Der Kläger möchte, dass sein Eigentum nicht weiter bemäkelt wird, weil Stern das Gemälde womöglich unter Verfolgungsdruck der Nazis verkauft hatte. Er hatte das Bild 1999 im Rahmen einer Auktion in London erworben. Dass er nach deutschem Recht der rechtmäßige Eigentümer sei, hatte auch der Vertreter der Treuhänder bei der mündlichen Verhandlung Ende Mai in Karlsruhe erklärt.
«Kalabrische Küste» schwer verkäuflich
«Wir sehen hier durchaus, dass der Kläger in einer misslichen Lage ist», sagte die Vorsitzende Richterin, Bettina Brückner, damals. Die «Kalabrische Küste» dürfte so schwer verkäuflich sein. In den Vorinstanzen war der Kläger allerdings gescheitert.
Als Vertreter des Klägers sagte Anwalt Wendt Nassall am BGH, für die Veröffentlichung in der Datenbank sei das Einverständnis des Melders nötig – er könne den Eintrag also auch zurückziehen lassen. Weil das Deutsche Zentrum Kulturgutverluste nicht Partei in dem konkreten Streit ist, äußerte es sich dazu nicht.
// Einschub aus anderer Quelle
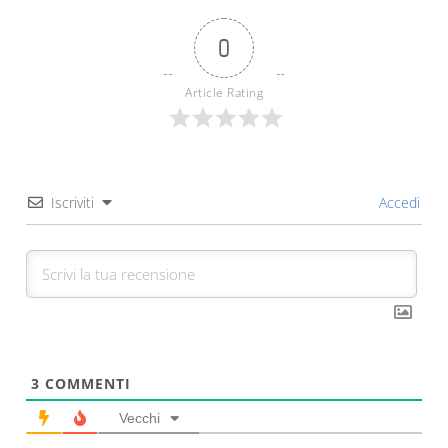
0
Article Rating
Iscriviti
Accedi
3
COMMENTI
Vecchi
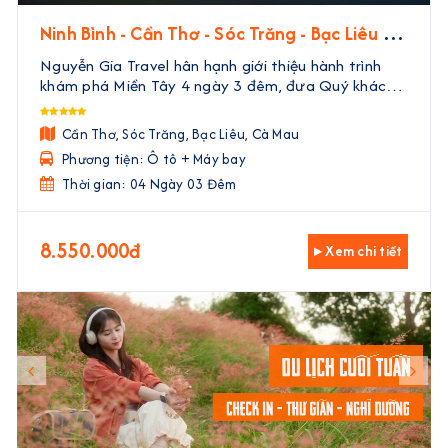
Ninh Bình - Cần Thơ - Sóc Trăng - Bạc Liêu -
Cà Mau | 4 Ngày 3 Đêm
Nguyễn Gia Travel hân hạnh giới thiệu hành trình
khám phá Miền Tây 4 ngày 3 đêm, đưa Quý khách
đến với vẻ đẹp trù phú, văn hóa độc đáo và ẩm thực
phong phú của vùng đất phương Nam. Với sự kết
Cần Thơ, Sóc Trăng, Bạc Liêu, Cà Mau
hợp hoà ...
Phương tiện: Ô tô + Máy bay
Thời gian: 04 Ngày 03 Đêm
8.550.000đ
▸ Xem chi tiết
Es sei aber nicht das erste Verfahren um Datenbank-Einträge, teilte eine Sprecherin mit.
Aus Sicht des Anwalts der Treuhänder, Siegfried Mennemeyer, ist das Register dazu da, historische Tatsachen zu erfassen. Diese hätten seine Mandanten geliefert. «Nicht mehr und nicht weniger haben wir gemacht.» In Deutschland seien in der Datenbank gelistete Bilder durchaus lukrativ weiterverkauft worden. Er räumte aber ein, dass das in Übersee anders aussehen könne. Um den Eintrag zu löschen, müsse sich der Kläger an den Betreiber der Datenbank wenden.